Kennedy: Listen I think symbols can mean many different things. At [Harvard Law School] the controversy was over the shield which was the emblem of the law school. It was a shield that was bequeathed to the Harvard Law School by a slave owning and slave trading family, the Royal family. There was a big to do about it and it was repudiated finally. Now, one thing that's sort of interesting, a very distinguished historian, Annette Gordon-Reed, actually dissented. Annette Gordon-Reed said, "listen, I'd like to keep the emblem in order for us to remember the slaves." I could imagine somebody taking the following position: No, let's don't tear down the monuments, let's not engage in subtraction, let's engage in addition, Let's keep the monuments where they are. That's part of history. Let's bring in all these people who have been rendered invisible, women, racial minorities, others. In my view, we should have a thorough discussion. Frankly, yes, let's talk about George Washington. I'm not afraid of talking about the status of George Washington, Thomas Jefferson, Lincoln or whomever. Racism is a very deep part of American society and it has surfaced everywhere and we need to grapple with that. Where we ultimately come out is unclear. I'm sure that different people have different positions. Reasonable people can reach different conclusions. And the fact of the matter is with respect to Washington and Jefferson, yes there has been a re-calibration of their image and their status in American life in light of people taking seriously the fact that they were slave owners.

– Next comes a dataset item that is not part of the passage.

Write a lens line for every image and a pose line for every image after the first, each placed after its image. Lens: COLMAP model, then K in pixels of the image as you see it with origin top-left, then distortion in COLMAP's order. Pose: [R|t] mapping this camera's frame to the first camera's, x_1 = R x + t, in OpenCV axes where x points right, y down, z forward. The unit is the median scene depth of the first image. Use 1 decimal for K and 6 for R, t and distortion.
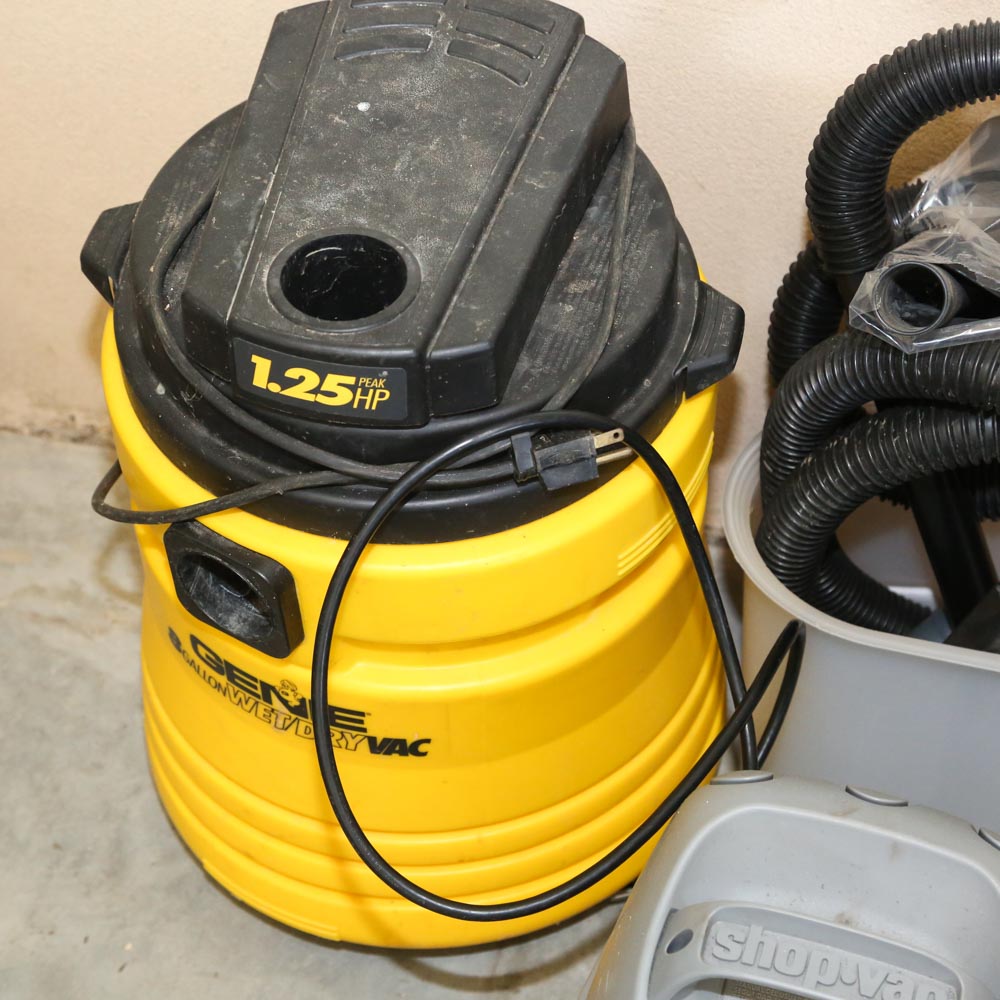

And by the way at the very time that they were slave owners there were people who were abolitionists. There were people who recognized the humanity of black people. So let's not either fall into the notion of "Well that was long ago and everybody viewed black people as being below them."

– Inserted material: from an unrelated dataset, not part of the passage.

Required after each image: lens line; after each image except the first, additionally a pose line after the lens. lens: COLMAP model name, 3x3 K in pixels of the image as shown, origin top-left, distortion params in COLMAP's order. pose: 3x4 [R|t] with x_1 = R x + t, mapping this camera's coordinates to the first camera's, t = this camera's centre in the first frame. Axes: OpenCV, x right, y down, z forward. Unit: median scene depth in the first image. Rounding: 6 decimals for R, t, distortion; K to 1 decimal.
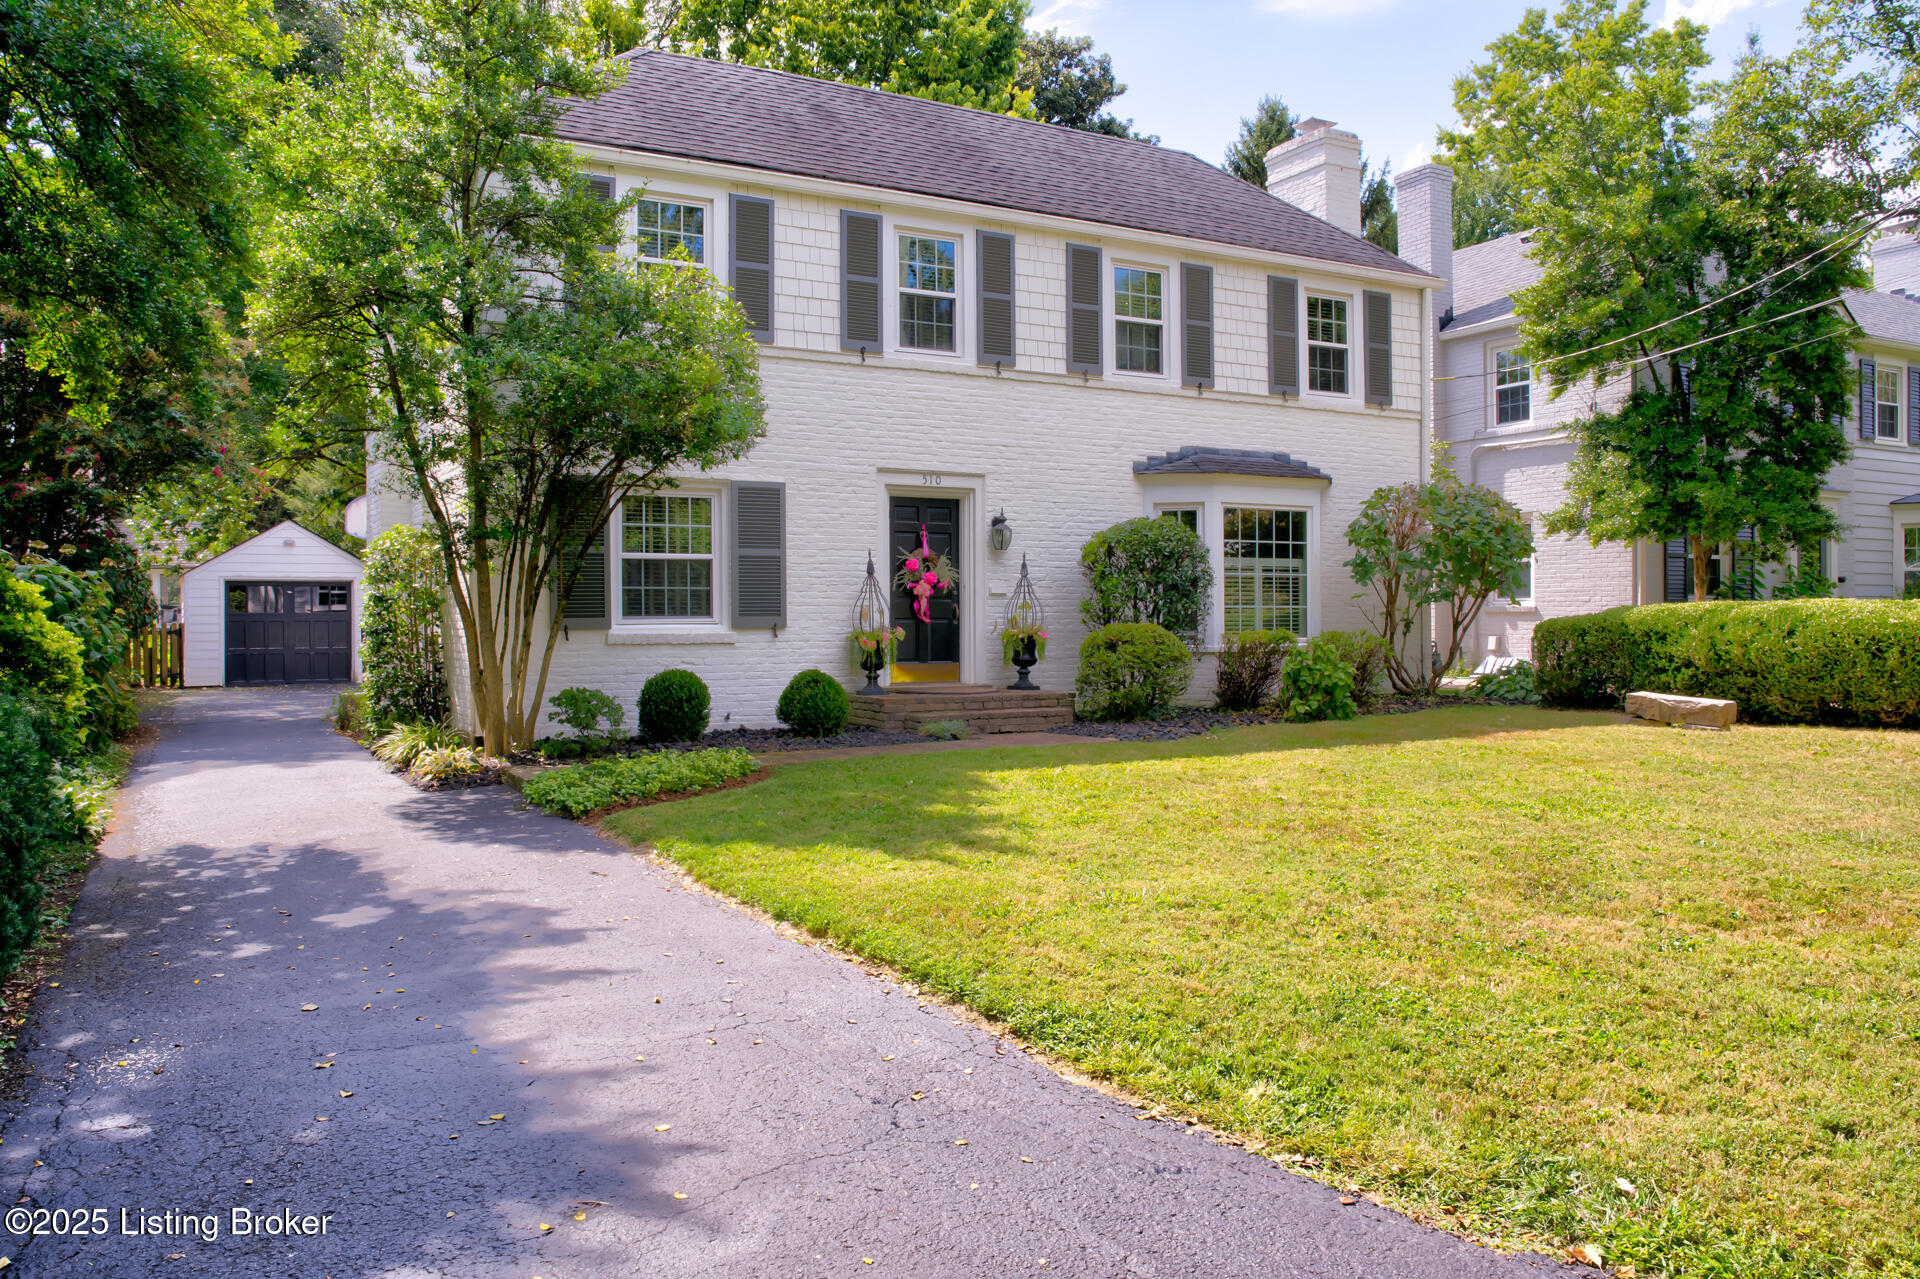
lens RADIAL K [[1428.5, 0, 944.4], [0, 1428.5, 635.8], [0, 0, 1]] dist [-0.030942, 0.003437]
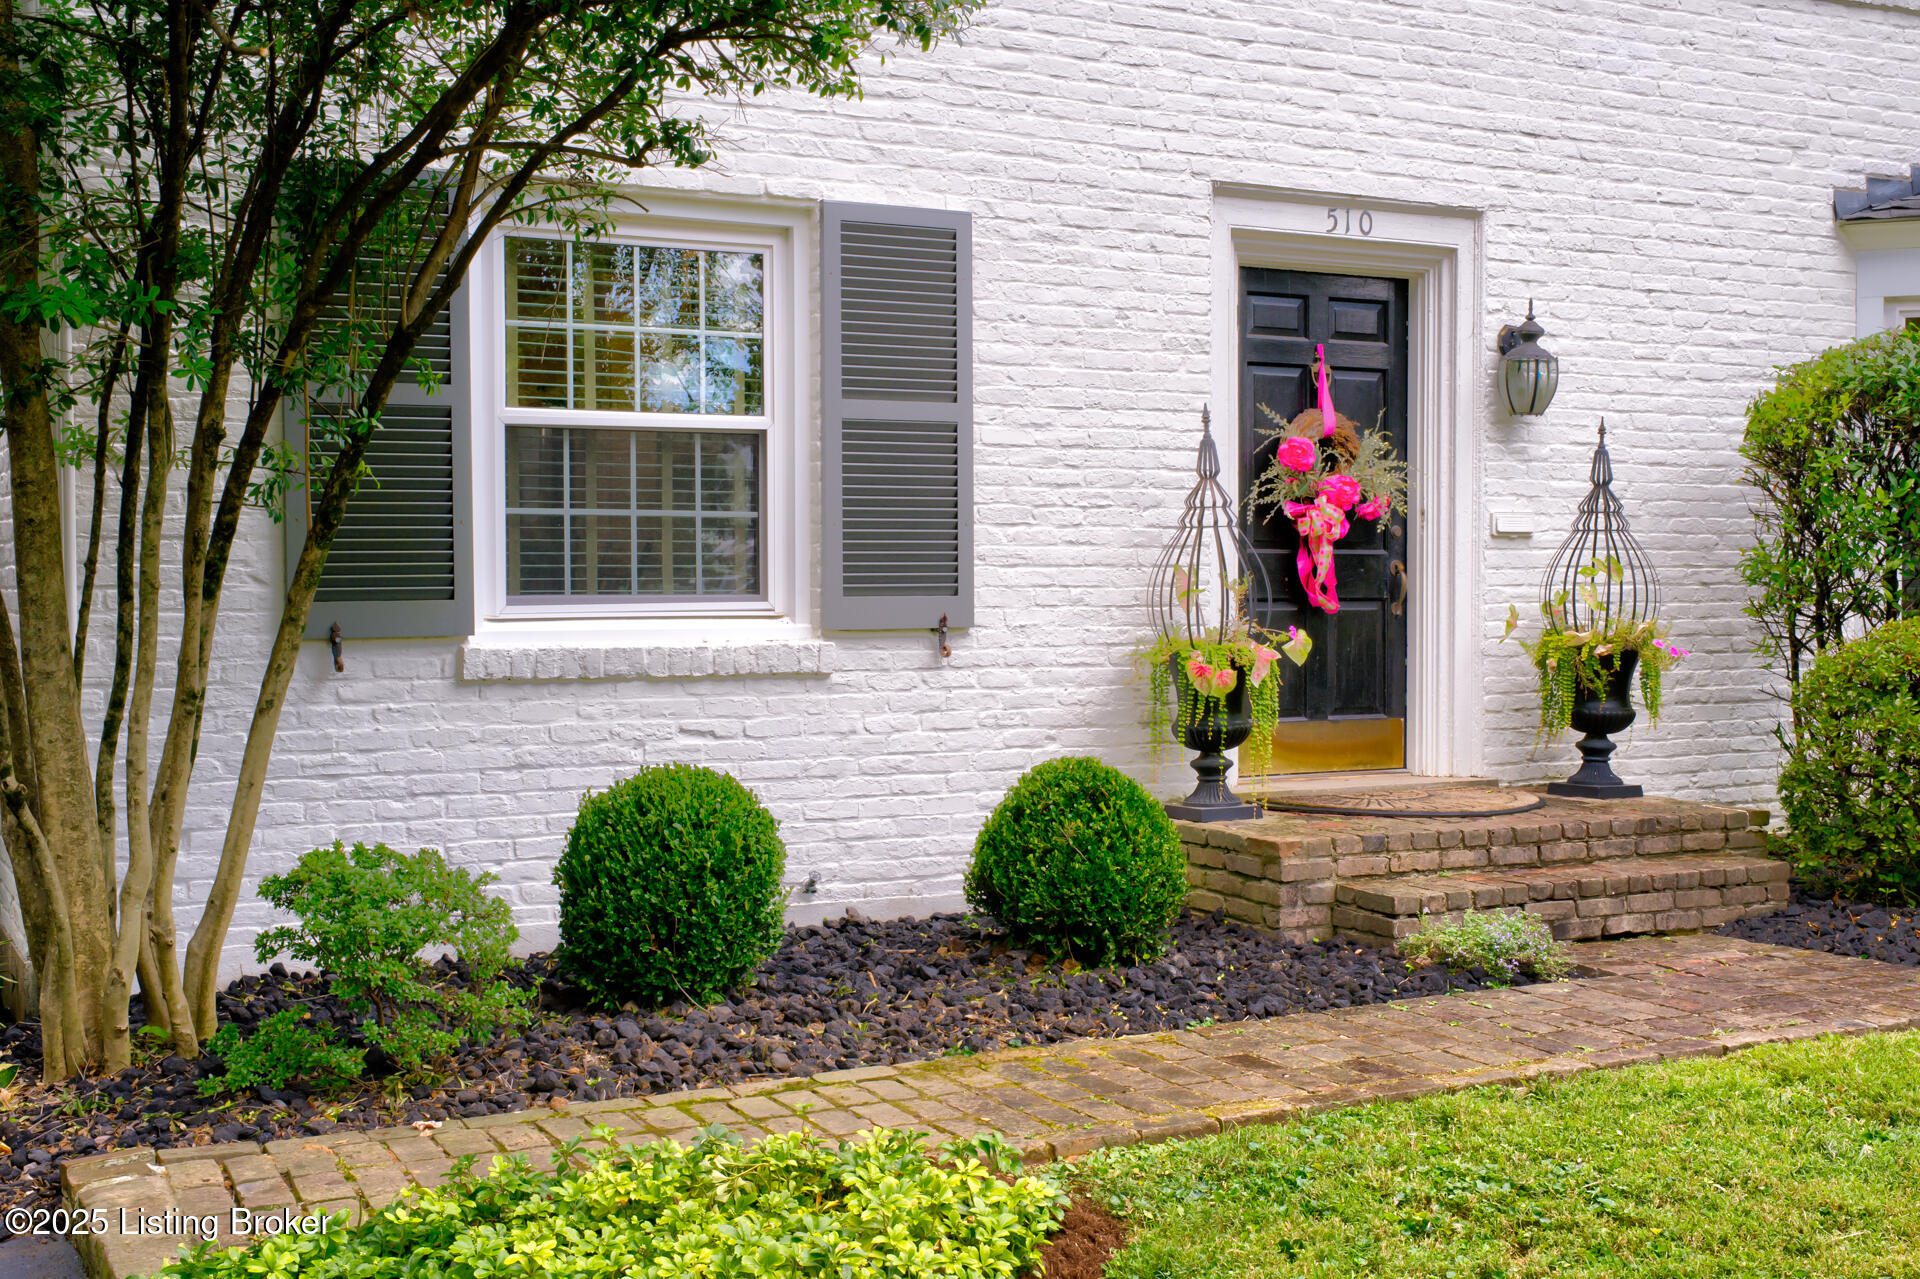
lens RADIAL K [[2251.8, 0, 978.0], [0, 2251.8, 632.3], [0, 0, 1]] dist [0.048197, 0.000000]
pose [[0.999960, 0.002073, -0.008742, -0.099110], [-0.001972, 0.999931, 0.011614, -0.010541], [0.008766, -0.011596, 0.999894, 0.422925]]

Richardson: Wait, those men were flawed, as are all human beings, and they had a set of principles that established this nation. And yes, we have to grapple with that. If we start requiring them to be perfect we're going to have to take down every statue in America because there are almost no men who are on statues who believed in equal rights for women. So if we're going to start sanitizing things we're left with no heroes. But that is different than the Confederate monuments and they must be contextualized or gotten rid of because they tried to destroy this country.

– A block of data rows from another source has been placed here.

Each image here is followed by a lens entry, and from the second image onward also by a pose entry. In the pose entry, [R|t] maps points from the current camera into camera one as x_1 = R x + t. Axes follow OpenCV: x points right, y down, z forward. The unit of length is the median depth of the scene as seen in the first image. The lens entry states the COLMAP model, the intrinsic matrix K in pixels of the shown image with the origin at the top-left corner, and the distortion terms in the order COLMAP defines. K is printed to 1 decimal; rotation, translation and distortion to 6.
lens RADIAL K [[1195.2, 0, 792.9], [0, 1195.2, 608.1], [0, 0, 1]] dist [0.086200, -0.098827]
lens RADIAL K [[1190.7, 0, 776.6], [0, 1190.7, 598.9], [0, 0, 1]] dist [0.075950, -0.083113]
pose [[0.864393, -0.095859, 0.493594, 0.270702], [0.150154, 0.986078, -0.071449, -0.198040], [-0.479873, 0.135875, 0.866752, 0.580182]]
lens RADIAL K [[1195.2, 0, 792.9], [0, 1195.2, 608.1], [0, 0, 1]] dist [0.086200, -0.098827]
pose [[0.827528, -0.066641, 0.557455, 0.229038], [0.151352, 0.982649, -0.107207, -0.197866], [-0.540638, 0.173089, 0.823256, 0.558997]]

Horwitz: After the Civil War, this mythology grew up in the south that attempted essentially to rewrite history and say that the Confederate cause was not about slavery, it was about defense of sovereignty against northern aggression and federal tyranny and that the war was lost but the cause was right and somehow blameless. I might take the Annette Gordon-Reed view though that it's worth preserving this history as a history of a horrible moment in America when these monuments went up, mostly in the late 19th and early 20th century, at the height of segregation and lynching and in the heart of Jim Crow America as bold statements of white supremacy. It's for every community to decide but I think there's an argument to be made that rather than tear these monuments down and sweep this history under the carpet that we need to remember it and reinterpret, contextualize, to explain the mindset that created these monuments on the question of history.